By Matthew Barnes, Contributing Writer

If you are unfamiliar with the name Josh Rosen, that’s okay, because this star quarterback at UCLA has the potential to become a household name this upcoming season.

CBS Sports lists him as the third-ranked quarterback prospect for the 2018 NFL Draft, due to his long arm and solid frame. However, he is currently facing controversy for challenging the fact that college athletes must attend class like any other student.

In a recent interview with Bleacher Report, Rosen said, “Look, football and school don’t go together. Trying to do both is like trying to do two full-time jobs. There are guys who have no business being in school, but they’re here because this is the path to the NFL.”

He went on to say, ”Human beings don’t belong in school with our [student athlete] schedules,” and that universities should help them more, instead of just finding ways to keep them eligible.
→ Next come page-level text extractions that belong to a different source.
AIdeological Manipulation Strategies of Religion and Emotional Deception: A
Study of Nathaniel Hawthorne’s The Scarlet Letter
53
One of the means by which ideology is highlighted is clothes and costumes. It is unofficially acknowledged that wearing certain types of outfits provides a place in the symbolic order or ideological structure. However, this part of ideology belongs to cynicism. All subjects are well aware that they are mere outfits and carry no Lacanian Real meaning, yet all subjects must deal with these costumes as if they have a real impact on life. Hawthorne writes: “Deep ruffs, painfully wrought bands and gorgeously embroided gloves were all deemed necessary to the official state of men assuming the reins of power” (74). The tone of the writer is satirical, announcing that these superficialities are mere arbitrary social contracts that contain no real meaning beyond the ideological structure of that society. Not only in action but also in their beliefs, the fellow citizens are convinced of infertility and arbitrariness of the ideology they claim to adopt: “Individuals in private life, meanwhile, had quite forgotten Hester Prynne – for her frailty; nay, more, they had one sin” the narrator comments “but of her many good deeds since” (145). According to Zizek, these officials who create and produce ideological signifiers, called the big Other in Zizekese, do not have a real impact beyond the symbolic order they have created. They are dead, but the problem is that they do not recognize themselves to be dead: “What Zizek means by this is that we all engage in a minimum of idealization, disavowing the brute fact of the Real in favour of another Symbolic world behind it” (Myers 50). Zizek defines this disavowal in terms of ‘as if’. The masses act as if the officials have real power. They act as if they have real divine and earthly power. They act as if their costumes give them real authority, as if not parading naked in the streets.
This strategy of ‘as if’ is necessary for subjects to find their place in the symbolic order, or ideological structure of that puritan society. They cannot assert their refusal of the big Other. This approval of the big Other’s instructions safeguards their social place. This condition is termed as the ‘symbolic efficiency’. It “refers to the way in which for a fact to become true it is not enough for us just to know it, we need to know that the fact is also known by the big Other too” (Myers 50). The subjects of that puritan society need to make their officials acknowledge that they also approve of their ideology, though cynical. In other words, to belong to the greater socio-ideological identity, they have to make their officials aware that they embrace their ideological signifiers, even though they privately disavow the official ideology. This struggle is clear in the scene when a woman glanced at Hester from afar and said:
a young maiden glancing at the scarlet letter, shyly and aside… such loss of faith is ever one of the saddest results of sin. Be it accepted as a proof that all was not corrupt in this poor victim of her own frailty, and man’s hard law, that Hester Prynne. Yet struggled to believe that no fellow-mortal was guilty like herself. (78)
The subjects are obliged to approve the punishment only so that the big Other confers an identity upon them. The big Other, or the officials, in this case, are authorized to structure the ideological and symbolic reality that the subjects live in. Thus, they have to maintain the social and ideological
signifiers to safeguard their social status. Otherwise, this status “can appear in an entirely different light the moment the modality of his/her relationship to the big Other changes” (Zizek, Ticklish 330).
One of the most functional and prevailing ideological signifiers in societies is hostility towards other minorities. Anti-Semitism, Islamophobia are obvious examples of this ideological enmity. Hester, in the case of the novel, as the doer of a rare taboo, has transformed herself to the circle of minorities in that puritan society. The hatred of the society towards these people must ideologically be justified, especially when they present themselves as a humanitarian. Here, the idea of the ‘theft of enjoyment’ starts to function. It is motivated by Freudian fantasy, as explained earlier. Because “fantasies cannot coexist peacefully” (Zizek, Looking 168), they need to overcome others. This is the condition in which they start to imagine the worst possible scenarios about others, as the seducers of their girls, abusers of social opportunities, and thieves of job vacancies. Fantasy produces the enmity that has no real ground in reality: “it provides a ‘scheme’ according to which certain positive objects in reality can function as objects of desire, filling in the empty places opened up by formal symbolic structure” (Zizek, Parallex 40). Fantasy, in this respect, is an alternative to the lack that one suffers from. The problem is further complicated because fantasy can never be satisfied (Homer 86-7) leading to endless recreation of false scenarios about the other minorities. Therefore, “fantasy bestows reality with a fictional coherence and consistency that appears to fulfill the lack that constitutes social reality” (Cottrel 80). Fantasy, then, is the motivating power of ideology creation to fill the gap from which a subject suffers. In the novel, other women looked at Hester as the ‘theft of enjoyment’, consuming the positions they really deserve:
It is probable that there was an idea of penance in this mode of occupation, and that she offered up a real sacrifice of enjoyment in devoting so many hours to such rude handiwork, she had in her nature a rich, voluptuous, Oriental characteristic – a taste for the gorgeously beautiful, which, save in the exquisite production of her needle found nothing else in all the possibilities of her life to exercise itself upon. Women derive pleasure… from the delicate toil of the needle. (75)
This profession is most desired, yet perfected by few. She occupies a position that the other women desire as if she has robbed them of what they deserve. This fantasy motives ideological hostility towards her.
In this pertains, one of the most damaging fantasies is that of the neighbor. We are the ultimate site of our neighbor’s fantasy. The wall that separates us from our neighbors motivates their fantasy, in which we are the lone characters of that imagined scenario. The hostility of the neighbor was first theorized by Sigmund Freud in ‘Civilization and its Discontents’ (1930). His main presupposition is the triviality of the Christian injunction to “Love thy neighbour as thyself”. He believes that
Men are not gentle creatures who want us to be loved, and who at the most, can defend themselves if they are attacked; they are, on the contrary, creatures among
Now I don’t mean to sound harsh, but I truly do not feel sorry for Rosen. As a matter of fact, I think college athletes should feel highly lucky that they have school as a back-up plan.

According to an NCAA poll updated in March 2017, only two percent of college football players make the NFL. However, ESPN analyst Mike Golic claimed that 85 percent of college football players think they are going to make the league. Now, imagine all the 18-year-old students whose only career plan is to be the next Tom Brady. Imagine them not having to pursue a degree, but just playing their sport.

Maybe they end up in the 98 percent who don’t make it. Now they have two options: enroll back at a university to pursue a degree, or continue trying to make the league while bringing in little to no income. If they do enroll in school, all the athletic scholarships they received will likely be gone, and they will be severely in debt due to student loans.

Rosen will likely be in that one percent that makes it, so it would seem easy for him to say these statements knowing he will probably not use his economics degree after college. But what about a second-string player, or a star player who suffers a career-ending injury that puts him out of the sport? Their degree could be all they have to lean on. Athletes need a back-up plan, because their field of work is one of the most competitive there is.

To be honest, they are put in an ideal position to succeed. According to the NCAA’s website, in order to uphold collegiate eligibility at the Division 1 level, athletes must maintain at least a 2.0 GPA in required courses. It is not unreasonable to expect C-level work out of college athletes. In addition, there are so many tutoring services that guide them to the finish line. According to their website, Rosen’s school, UCLA, actually has a Peer Tutoring Program tailored towards athletes getting assistance from fellow students.

Also, many athletes come to school on huge scholarships, so if their dreams don’t pan out they will at least be debt-free. As a college student, those benefits sound amazing.

The main thing that bothers me about these statements is how entitled they sound. Does Rosen realize how much practice and energy goes into being in marching band, or maintaining a musical scholarship such as the orchestra? According to a study by Georgetown’s Center of Education, more than 70 percent of college students are working while enrolled, with about 25 percent working full-time. Maybe someone should tell Rosen this.

Athletes aren’t the only students who are stressed at juggling life’s responsibilities; most college students feel that way, but complain less.

I want athletes to be treated well. But Josh Rosen needs to realize that the term is college-athlete. If you want to just be an athlete, play arena football. Get the silver spoon out of your mouth and stop expecting colleges to abandon their rules and regulations so you have to do less work. Life is work, and that’s something we all need to accept at some point.